Si parte subito con uno dei brani più orecchiabili, Turn around, nonchè pezzo di apertura del suo ultimo album, e subito dopo, proprio come prevede l’ordine della tracklist, segue Made up my mind, che contiene uno dei pensieri chiave dell’album: Just tell me when it hurts / I’ve made my mind up.
Creando un incalzante flusso si alternano canzoni tratte dall’omonimo album di esordio del 2011, come “Apathy” e “Get Along” e pezzi dal secondo album, “MCII”, unanimamente considerato il suo lavoro migliore, tra cui “Change” e la travolgente “Shout it out” che si fa veramente urlare con le sue innumerevoli domande (Do I shout it out?/Do I let it go?/Do I even know what I am waiting for?
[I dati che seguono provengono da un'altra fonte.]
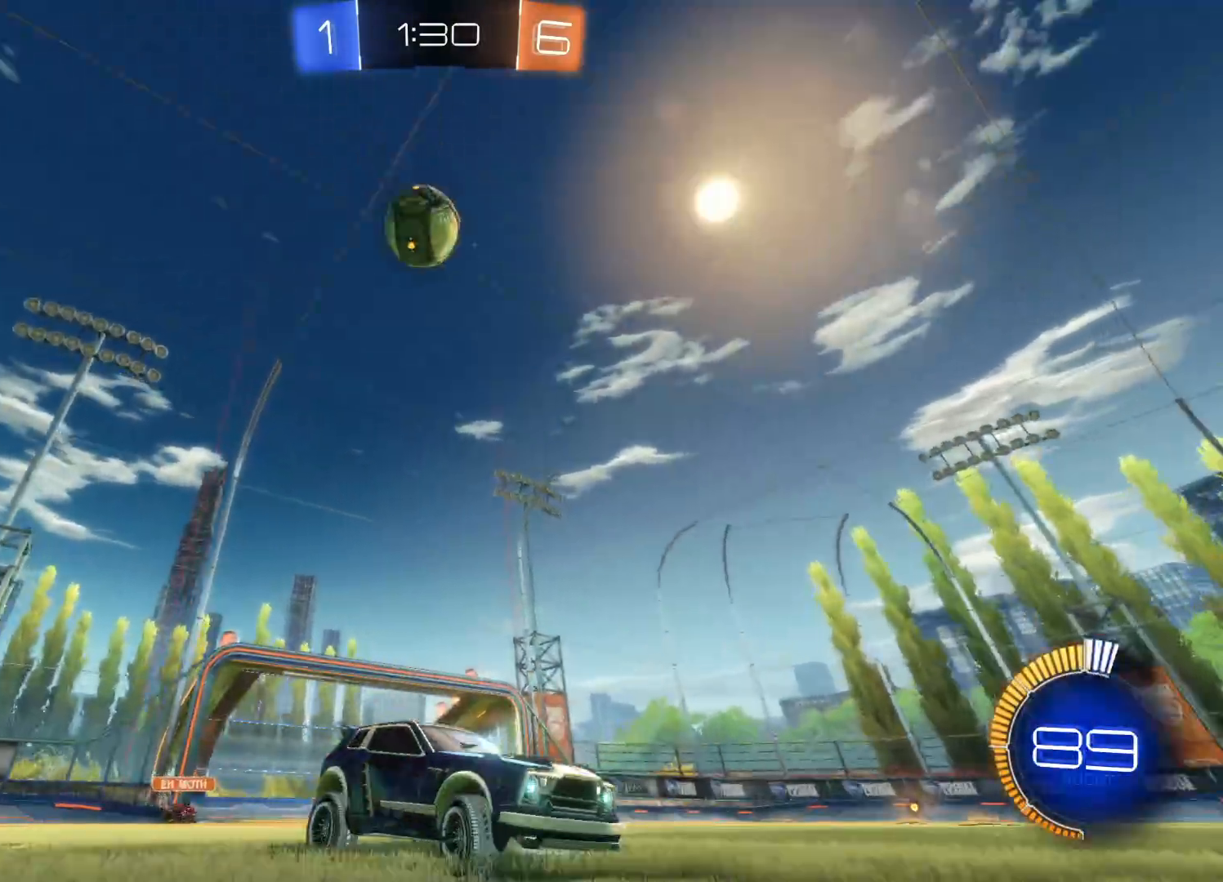
{"buttons": ["CIRCLE", "R2"], "left_stick": "left", "right_stick": "center", "events": [[17, "left_stick", "center"], [133, "CIRCLE", "down"], [383, "left_stick", "left"]]}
No, I want it now/Do I need it, though?).

Ma è ai primi accordi di “Weight”, opening track di “MCII”, che scoppia il boato tra il pubblico.
Il risultato è un armonico e scoppiettante incastro in cui si alternano i suoni pop-rock a quelli più grezzi e garage del primo album.
Purtroppo la ballata “I’ve been loved” (I’ve been loved/I’ve been lost/I’ve been locked inside my mind) non è stata inserita nella scaletta, ma c’è ancora posto per saltellare con “Say” e soprattutto per chiudere gli occhi e lasciarsi trasportare da vi) “Circle”, uno dei miei brani preferiti di “MCIII” e che viene annunciato come canzone di chiusura. This is what I’ve got/This is what I’m looking for/Just please be all around.
Purtroppo Mikal è fin troppo British per quanto riguarda la puntualità  e solo una pezzo in più viene concesso dopo l’ora esatta di concerto.
è quindi ora di abbandonare il 100 Club e Mikal e la sua band ci lasciano con “Green & Blue”, non lo struggente farewell che mi sarei aspettata e avrei voluto, ma eseguito comunque con la stessa intensità  che ha caratterizzato l’intera esibizione.
Fuori piove più intensamente e il flusso di persone che solcano frettolosamente Oxford Street è diminuito. Il vento ci spazza via e ci disperde in ogni direzione. I’m getting closer to the door/It’s pretty late, I need to go.